## Tasks to complete
(A) Set down word for word the portion of the article on cleaning in American schools that begins with "The report included" and ends after "with Proposition 2½.".
(B) Translate this sentence from the article on cleaning in American schools into Spanish: "Authors of the study included 18 members from the private sector, business and education."
(C) Write what comes next in the article on cleaning in American schools, starting after its final sentence.
START Source extract
Addressing the Missing Component in American Schools: Cleaning

by | Jun 18, 2015

ashkin, stephen, ashkin groupIn 1983, an earthshaking report was released about American public schools. The report, A Nation at Risk: The Imperative for Educational Reform, suggested that other countries around the world were outperforming US schools. Considered a landmark event, the report cited a number of examples to support this conclusion. For example, it revealed that the average SAT scores dropped “over 50 points” in the verbal section and ‘nearly 40 points” in the mathematics section of the test from 1963 to 1980.

Authors of the study included 18 members from the private sector, business and education. Among other things, they found that one-fifth of the students tested could not write a persuasive essay and only one-third could solve a mathematical problem if it required multiple steps. Further, when compared to students outside the United States, the authors found that on “19 academic tests American students were never first or second in comparison with other industrialized nations.”

The report included 38 recommendations which all fell into five major categories: Content, Standards and Expectations, Time, Teaching, Leadership and Fiscal Support. However, what was missing from the recommendations was the need for American schools to be clean and healthy. It is interesting — and possibly quite timely to note — that just a few years before the report was released, taxpayers were increasingly putting restraints on school budgets. Some of these were the result of “taxpayer revolts” that began in California in 1978 with the passage of Proposition 13, soon followed in Massachusetts with Proposition 2½.

Why this history lesson about American schools?
END Source extract
START Data shown
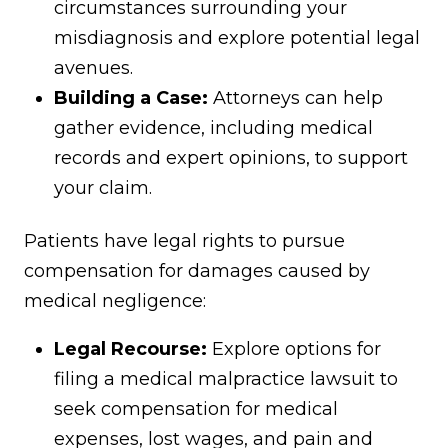
circumstances surrounding your
misdiagnosis and explore potential legal
avenues.
Building a Case:
Attorneys can help
gather evidence, including medical
records and expert opinions, to support
your claim.
Patients have legal rights to pursue
compensation for damages caused by
medical negligence:
Legal Recourse:
Explore options for
filing a medical malpractice lawsuit to
seek compensation for medical
expenses, lost wages, and pain and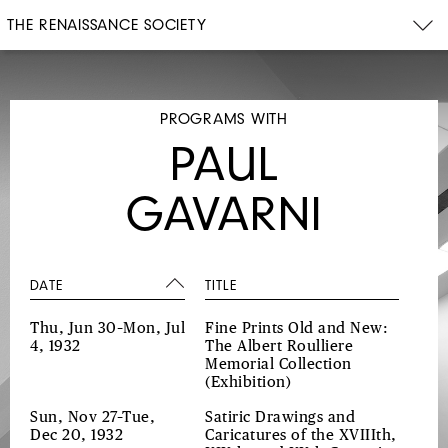
THE RENAISSANCE SOCIETY
PROGRAMS WITH
PAUL
GAVARNI
DATE
TITLE
Thu, Jun 30–Mon, Jul
Fine Prints Old and New:
4, 1932
The Albert Roulliere
Memorial Collection
(Exhibition)
Sun, Nov 27–Tue,
Satiric Drawings and
Dec 20, 1932
Caricatures of the XVIIIth,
END Data shown
## Outputs in order
(A)
The report included 38 recommendations which all fell into five major categories: Content, Standards and Expectations, Time, Teaching, Leadership and Fiscal Support. However, what was missing from the recommendations was the need for American schools to be clean and healthy. It is interesting — and possibly quite timely to note — that just a few years before the report was released, taxpayers were increasingly putting restraints on school budgets. Some of these were the result of “taxpayer revolts” that began in California in 1978 with the passage of Proposition 13, soon followed in Massachusetts with Proposition 2½.

(B) Entre los autores del estudio figuraban 18 miembros del sector privado, los negocios y la educación.

(C)
With the taxpayer revolts in the 1970s and 1980s, one of the budget items to be scaled back in many school districts was cleaning. In fact, in far too many instances, cleaning budgets were the first things on the chopping block. And since 2008’s financial collapse, schools have been burdened with even more drastic budget cuts. As a result, today we find many school buildings from coast to coast are in need of repairs, are burdened with unsafe toxins, and are staffed by far fewer custodial workers using outdated cleaning products and equipment, along with traditional — non-environmentally friendly — cleaning solutions. Further, proper training of these custodial workers has suffered significantly.

To many, it does not appear that much has improved since the 1983 report. And while there are likely many reasons for the decline in American school performance over the past few decades, one that cannot be ignored is that American schools are simply not cleaned and cared for as well as they should be and could be. Consider that a quarter of all Americans are using these schools every day. It is imperative for schools to be as clean and healthy as possible and for them to be cleaned using environmentally preferable cleaning chemicals and products, which we now know can help improve student performance.